Before I joined Blue Gecko, I did independent remote DBA work, and called myself ORA-600 Consulting. Stemming from my hair-raising experiences in the trenches at Amazon in the late ’90s / early 2000s, I decided to specialize in emergency DBA work for companies in the midst of crises (I know, great idea for someone who wanted to get away from the Amazon craziness, right?).
One day in 2009, a company in Florida called my cell phone at 2AM. They described their problem as follows:
We have a 32-bit Intel server running Red Hat Enterprise Linux 4 and Oracle Database Enterprise Edition 18.104.22.168. There are four databases ranging in size from 20G to 100G. The storage is EXT3 filesystems on partitions of an Apple Xserv RAID5 array.
We had a power outage yesterday, and the database server powered down and booted back up.
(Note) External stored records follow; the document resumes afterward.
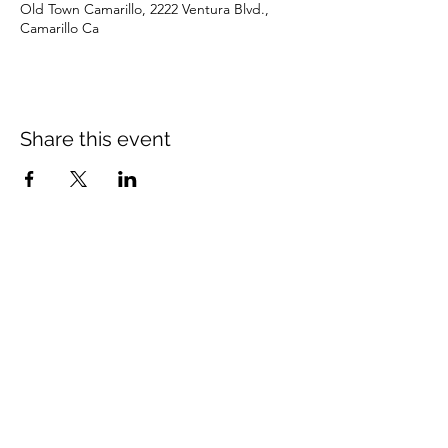
Old Town Camarillo, 2222 Ventura Blvd.,
Camarillo Ca
Share this event
Subscribe Form
Submit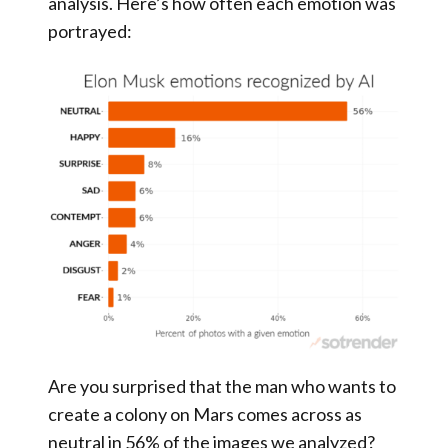
analysis. Here’s how often each emotion was
portrayed:
Are you surprised that the man who wants to
create a colony on Mars comes across as
neutral in 56% of the images we analyzed?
Prior to yesterday, it has not rebooted for about one year. We have been running trouble-free for the previous year. Upon reboot, Oracle started automatically, but all of the databases appeared as they did about one year ago. It is like the database hasn’t been saving the changes we have been making for the past year. None of the inserts, updates or deletes made in the past year are present in the databases. We are absolutely flummoxed. Please help!
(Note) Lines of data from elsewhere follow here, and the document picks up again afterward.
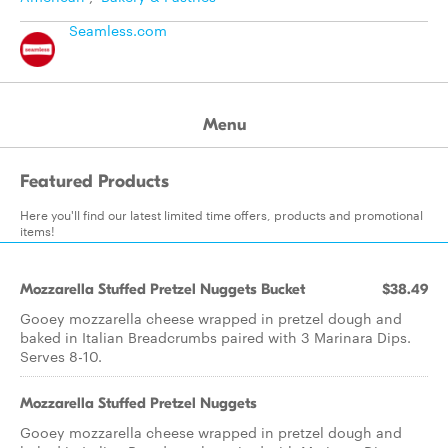
Seamless.com
Menu
Featured Products
Here you'll find our latest limited time offers, products and promotional
items!
Mozzarella Stuffed Pretzel Nuggets Bucket
$38.49
Gooey mozzarella cheese wrapped in pretzel dough and
baked in Italian Breadcrumbs paired with 3 Marinara Dips.
Serves 8-10.
Mozzarella Stuffed Pretzel Nuggets
Gooey mozzarella cheese wrapped in pretzel dough and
I logged into the server and it was just as they described. Even the alert log and messages files ended suddenly about one year prior, and picked up again on the day of the most recent reboot. There was no trace of the intervening 12 months of work. The customer was ready to resort to their backups, but wanted to understand the problem before they proceeded. In addition, restoring backups would mean losing the last 24 hours of transactions, since archivelogs had not gone to tape for that long, and they were missing just like everything else from before the most recent reboot.
They weren’t the only ones who were flummoxed. I just sat there thinking, “where do I start?” After some poking around, though, I solved the problem. Any guesses what went wrong here? I’ll post the solution in about a week. No fair posting the solution if I’ve told you this story before!